§ **EXERCISE SET**
1. In the deposit guidelines for the AI Ready Datasets community, render the sentence "There are no charges to individual researchers for deposit or storage of datasets." in Spanish.
2. According to the deposit guidelines for the AI Ready Datasets community, what is the maximum size a dataset should be?

§ **SOURCE PASSAGE**
________________________

As described in more detail in the About page, this community contains a collection of “AI Ready Datasets”. All datasets need to include a croissant dataset description metadata json file which describe the data files and their fields in more detail, record their provenance, and include additional fields of specific relevance to its use in AI and description of annotation processes. These files can (but don’t have to) indicate splits into training, test, and validation sets (either by column values or separate files). 

Deposit: 

  • Depositors are expected to comply with the PSDI Community Data Collections Policy. 

  • Depositors are required to accept and comply with the “AI Ready Datasets” deposit conditions. 

  • Acceptance into the community is determined by the “AI Ready Datasets” Community Administrators  

  • Descriptive metadata to accepted standards for discovery and description, must be assigned to each dataset. 

  • Specifically, all records in this collection should contain a croissant dataset description metadata json file 

  • A Creative Commons CC0 licence is the default licence for deposits, however depositors are expected to pay careful consideration to this and must always ensure that an appropriate licence is selected. 

  • There is an option to set an embargo period for datasets. 

  • There are no charges to individual researchers for deposit or storage of datasets. 

  • Before publication, datasets and metadata will be reviewed for accuracy by appointed reviewers.  

  • Datasets should be no larger than 100GB

________________________

§ **RAW DATA**
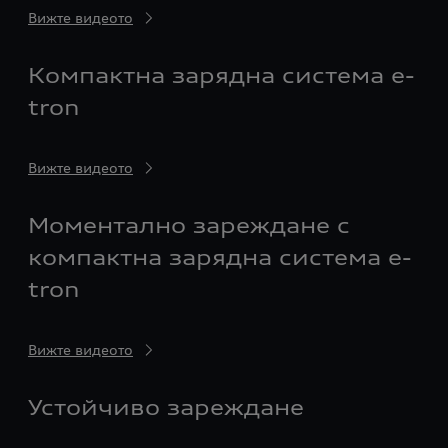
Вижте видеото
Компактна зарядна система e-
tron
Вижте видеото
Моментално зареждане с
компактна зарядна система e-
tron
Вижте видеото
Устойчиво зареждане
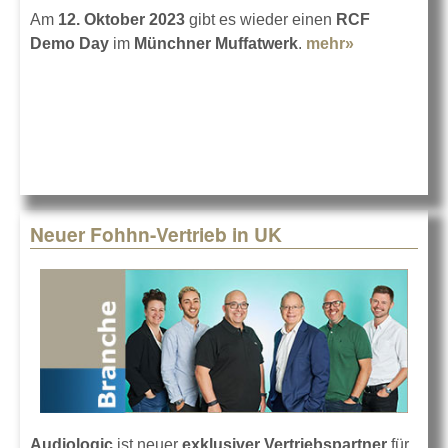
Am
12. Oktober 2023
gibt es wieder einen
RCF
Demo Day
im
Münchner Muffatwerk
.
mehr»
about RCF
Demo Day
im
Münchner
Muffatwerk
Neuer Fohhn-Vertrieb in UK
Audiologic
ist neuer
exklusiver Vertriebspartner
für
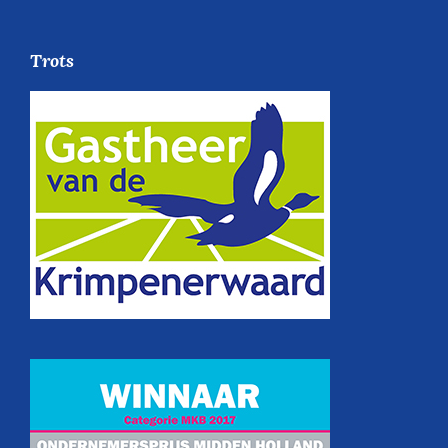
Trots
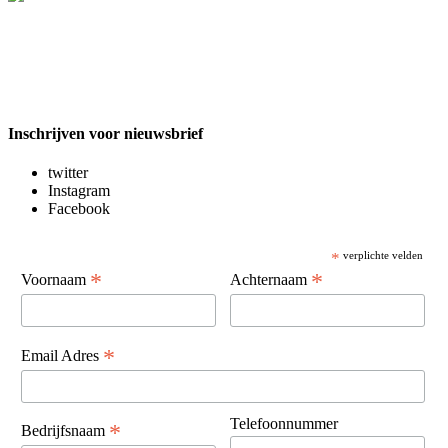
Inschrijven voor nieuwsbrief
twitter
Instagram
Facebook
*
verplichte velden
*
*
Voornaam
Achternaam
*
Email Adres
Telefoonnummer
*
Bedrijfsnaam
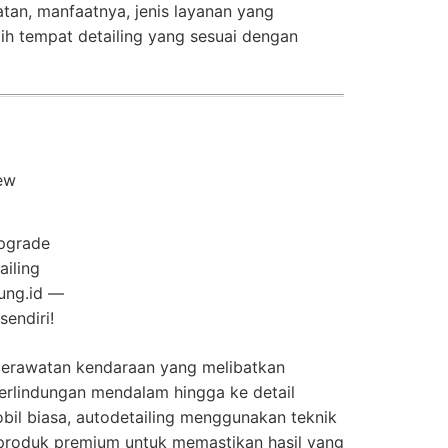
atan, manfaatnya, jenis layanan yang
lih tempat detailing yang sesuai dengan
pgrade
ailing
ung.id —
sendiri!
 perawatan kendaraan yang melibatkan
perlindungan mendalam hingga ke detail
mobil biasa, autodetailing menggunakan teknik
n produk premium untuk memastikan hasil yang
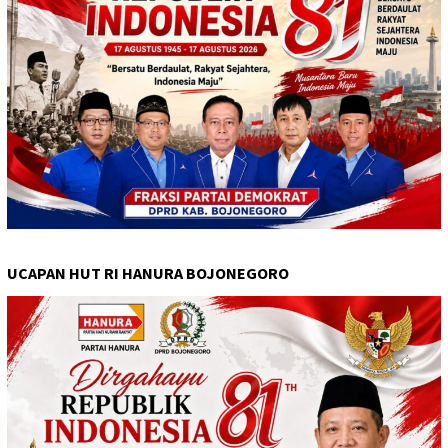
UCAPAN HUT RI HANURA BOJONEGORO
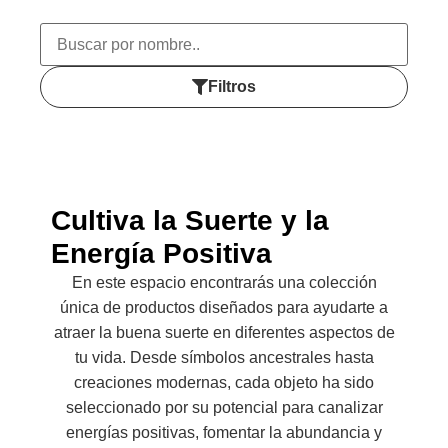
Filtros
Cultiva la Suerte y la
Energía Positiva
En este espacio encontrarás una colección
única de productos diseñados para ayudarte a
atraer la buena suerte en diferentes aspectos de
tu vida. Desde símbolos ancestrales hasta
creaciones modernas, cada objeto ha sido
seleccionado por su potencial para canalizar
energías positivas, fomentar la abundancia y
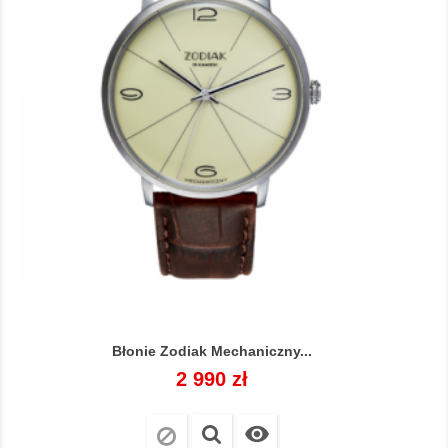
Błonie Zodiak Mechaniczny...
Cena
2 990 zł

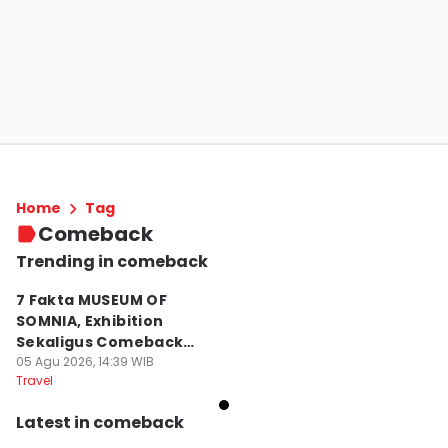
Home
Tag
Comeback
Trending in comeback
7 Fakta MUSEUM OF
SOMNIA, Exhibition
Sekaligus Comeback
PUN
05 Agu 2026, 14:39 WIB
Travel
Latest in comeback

________________________

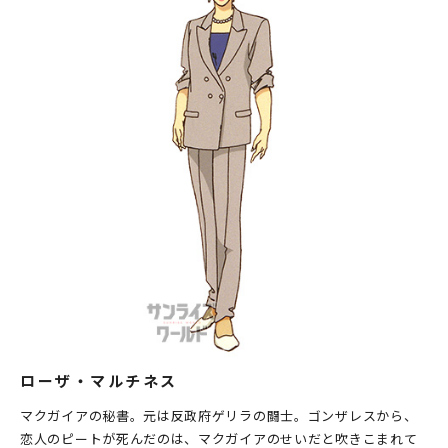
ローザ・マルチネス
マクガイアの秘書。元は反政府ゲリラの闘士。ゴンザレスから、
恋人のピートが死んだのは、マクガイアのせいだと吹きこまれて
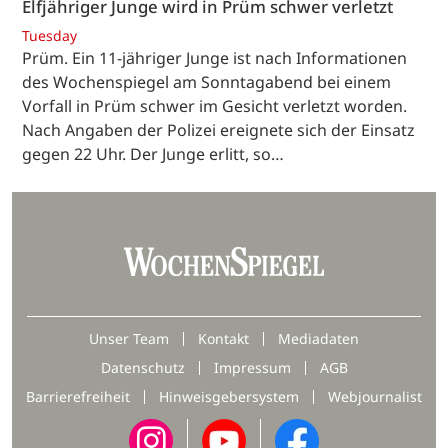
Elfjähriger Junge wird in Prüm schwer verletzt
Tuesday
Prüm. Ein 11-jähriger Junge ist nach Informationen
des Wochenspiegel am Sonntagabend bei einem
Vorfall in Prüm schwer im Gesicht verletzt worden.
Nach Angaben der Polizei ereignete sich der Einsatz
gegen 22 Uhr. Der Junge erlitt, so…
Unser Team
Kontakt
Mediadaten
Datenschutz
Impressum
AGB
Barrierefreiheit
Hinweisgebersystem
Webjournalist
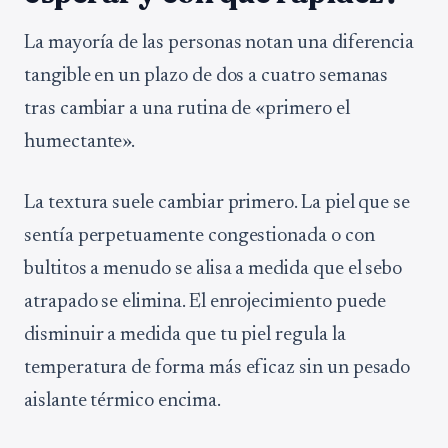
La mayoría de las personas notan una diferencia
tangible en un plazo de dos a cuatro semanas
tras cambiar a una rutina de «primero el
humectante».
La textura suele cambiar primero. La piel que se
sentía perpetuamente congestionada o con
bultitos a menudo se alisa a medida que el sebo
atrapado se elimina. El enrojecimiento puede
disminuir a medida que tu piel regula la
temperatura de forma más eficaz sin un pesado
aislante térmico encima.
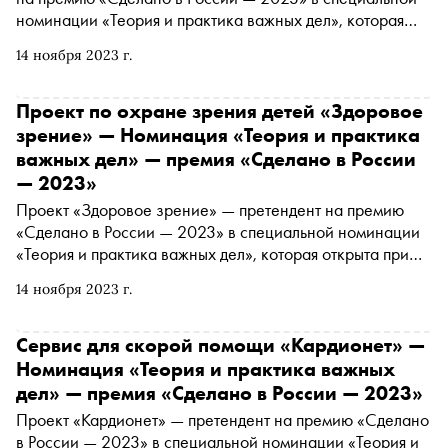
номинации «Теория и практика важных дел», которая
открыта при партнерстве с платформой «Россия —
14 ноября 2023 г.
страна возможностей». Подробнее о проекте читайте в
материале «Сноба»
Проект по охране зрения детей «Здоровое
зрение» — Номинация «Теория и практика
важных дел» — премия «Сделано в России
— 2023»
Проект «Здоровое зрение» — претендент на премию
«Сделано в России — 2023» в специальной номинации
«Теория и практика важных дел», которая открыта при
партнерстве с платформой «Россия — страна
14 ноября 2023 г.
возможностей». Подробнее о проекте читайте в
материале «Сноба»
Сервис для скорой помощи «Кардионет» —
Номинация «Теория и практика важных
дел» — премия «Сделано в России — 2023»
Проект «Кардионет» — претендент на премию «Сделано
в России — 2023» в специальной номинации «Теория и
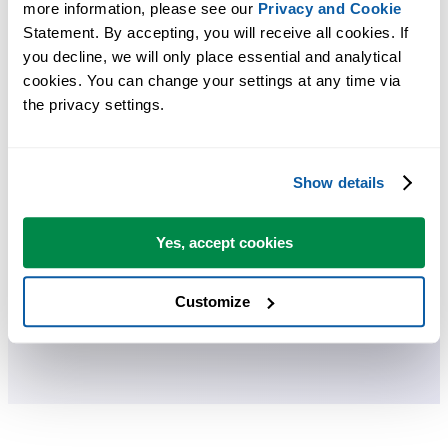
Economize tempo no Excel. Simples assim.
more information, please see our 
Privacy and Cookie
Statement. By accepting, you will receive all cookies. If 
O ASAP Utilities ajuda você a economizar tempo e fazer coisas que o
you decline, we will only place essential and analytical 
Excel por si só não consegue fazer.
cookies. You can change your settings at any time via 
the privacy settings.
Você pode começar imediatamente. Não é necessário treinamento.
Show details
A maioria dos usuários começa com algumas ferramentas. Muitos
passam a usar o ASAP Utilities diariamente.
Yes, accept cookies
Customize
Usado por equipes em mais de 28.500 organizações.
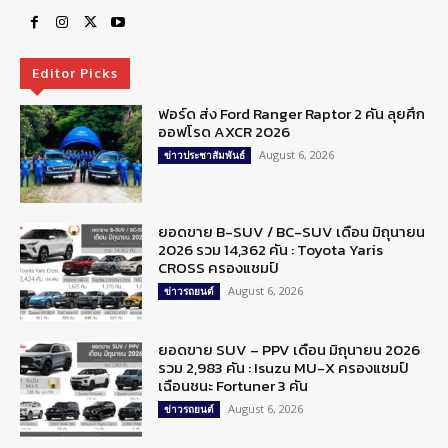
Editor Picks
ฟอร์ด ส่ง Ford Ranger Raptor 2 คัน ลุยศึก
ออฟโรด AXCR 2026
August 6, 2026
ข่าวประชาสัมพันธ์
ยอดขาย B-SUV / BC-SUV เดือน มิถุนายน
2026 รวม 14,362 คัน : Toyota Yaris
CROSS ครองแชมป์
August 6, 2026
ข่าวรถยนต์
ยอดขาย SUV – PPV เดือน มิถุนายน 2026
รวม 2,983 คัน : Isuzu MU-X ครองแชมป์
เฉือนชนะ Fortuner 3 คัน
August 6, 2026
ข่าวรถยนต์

________________________

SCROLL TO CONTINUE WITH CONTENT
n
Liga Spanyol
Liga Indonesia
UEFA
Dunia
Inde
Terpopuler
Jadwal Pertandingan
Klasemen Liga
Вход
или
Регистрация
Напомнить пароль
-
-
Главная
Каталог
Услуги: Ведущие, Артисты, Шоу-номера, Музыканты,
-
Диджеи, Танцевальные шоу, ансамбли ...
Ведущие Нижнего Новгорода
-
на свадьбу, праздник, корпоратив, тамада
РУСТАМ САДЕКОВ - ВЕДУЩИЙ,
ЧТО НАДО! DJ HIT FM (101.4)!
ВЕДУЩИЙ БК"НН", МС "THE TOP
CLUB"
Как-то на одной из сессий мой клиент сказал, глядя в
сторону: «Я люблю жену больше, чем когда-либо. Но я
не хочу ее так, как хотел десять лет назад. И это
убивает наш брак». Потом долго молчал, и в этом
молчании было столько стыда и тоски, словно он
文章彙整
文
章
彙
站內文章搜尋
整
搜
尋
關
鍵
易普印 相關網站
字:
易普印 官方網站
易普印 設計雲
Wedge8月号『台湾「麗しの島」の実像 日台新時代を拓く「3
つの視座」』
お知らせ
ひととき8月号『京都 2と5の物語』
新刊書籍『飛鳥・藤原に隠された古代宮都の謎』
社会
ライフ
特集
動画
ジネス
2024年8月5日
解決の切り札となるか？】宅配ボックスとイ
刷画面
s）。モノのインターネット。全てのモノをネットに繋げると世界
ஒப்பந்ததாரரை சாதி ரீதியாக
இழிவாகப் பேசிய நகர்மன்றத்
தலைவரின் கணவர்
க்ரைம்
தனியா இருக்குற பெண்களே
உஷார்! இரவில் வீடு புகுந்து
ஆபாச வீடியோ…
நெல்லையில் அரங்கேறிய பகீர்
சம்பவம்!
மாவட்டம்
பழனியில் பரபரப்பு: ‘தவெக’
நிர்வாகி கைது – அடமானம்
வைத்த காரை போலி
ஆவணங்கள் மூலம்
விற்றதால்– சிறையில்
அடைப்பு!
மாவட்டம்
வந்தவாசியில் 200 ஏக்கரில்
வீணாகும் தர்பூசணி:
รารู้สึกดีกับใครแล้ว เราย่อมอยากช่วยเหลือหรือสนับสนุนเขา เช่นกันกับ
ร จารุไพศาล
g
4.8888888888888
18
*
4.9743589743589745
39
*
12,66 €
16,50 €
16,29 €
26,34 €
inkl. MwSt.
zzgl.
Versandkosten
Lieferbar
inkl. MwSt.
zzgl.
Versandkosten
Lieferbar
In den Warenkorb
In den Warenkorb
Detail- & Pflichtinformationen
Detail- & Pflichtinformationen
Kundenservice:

________________________

§ **TASK-BY-TASK SOLUTIONS**
1. No hay cargos para los investigadores individuales por el depósito o el almacenamiento de conjuntos de datos.

2. Datasets should be no larger than 100GB.